_Source extract_
Wednesday, July 27, 2011

Summer DAZE

Summer is my favorite season of the year. Another one has come and is nearly over, due to the fact that school is starting in a few months.

I miss spending time with you Alyssa, I know you have had a great summer. I saw a few glimpses of you from the PALI DVD's Trent brought home. You are beautiful! I miss you so much. I hope you know how proud I am of you, you are becoming such a beautiful young woman, I hope one day I get to know you, I hope its soon, I pray that it's very soon. I've gone through the last few years and look back and wonder how I have gotten through it. It's as though I've just been in a Daze. The only explanation I have, as to how I have gotten through it, is through the Grace and mercy of Jesus. His promise that our hard times in this life time are not permanent, and they are for a reason. I often wonder what that reason is, I question him, I question me. We all blame ourselves for this situation. I realize that this is happening and its real but I cannot believe for a minute, that this is permanent.

Have a wonderful summer Alyssa, I hope to hear from you soon, real soon!
xoxoxo
Your MOM

Sunday, July 3, 2011

I miss you

Alyssa

Today is the Sunday before 4th of July and I'm cleaning windows
I step into your room to get those window's cleaned
I often wonder how you would like the room, it has a great view of our pool
it has your surfer girl poster and its a beach themed room
I love it in there. I go in there daily to get dressed, as I use that closet for my clothes.

_Exercise a_
List every person the blog post mentions by name.
The listing that follows has no connection to the blog post.

_Rows_
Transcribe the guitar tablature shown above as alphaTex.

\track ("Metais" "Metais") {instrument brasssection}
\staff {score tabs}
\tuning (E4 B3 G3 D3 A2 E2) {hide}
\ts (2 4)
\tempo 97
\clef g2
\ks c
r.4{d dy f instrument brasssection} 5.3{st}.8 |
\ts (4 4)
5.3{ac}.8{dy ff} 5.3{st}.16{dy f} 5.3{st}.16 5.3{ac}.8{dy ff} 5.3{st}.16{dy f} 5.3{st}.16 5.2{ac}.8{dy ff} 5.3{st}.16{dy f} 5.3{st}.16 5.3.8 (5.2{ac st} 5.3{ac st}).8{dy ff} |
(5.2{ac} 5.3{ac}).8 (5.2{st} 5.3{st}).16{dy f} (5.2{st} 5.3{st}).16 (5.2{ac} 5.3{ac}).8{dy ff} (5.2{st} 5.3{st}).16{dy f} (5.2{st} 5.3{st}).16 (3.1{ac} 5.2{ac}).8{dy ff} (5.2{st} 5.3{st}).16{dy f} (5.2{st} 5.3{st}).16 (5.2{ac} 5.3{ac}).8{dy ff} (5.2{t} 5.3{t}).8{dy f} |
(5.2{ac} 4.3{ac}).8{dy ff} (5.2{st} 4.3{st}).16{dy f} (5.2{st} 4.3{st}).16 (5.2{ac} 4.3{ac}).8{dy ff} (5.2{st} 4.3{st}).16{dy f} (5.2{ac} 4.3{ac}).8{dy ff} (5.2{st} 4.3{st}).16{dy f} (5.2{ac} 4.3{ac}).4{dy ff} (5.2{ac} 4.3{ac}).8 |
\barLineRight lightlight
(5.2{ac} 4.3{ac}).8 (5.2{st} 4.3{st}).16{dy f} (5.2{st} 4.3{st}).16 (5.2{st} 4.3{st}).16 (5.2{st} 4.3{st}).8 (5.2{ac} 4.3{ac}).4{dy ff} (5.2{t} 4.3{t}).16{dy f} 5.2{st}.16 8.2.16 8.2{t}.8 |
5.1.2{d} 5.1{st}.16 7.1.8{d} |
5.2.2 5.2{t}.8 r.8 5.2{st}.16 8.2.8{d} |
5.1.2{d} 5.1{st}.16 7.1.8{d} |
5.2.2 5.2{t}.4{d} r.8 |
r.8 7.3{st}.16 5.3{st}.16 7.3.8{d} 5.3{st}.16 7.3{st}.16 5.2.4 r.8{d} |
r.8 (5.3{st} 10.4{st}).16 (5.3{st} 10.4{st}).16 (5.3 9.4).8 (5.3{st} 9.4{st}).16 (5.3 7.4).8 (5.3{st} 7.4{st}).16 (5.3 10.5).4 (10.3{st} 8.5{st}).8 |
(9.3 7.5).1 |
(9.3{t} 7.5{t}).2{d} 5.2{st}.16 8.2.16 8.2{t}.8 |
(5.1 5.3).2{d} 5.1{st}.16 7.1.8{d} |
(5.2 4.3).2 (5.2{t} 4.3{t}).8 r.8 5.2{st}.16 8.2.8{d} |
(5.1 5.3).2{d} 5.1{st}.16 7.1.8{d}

_Exercise b_
Count the lines of the listing that contain the string "brasssection", treating case as significant. Give only the number.

_Exercise answer a_
Alyssa, Trent, Jesus

_Exercise answer b_
2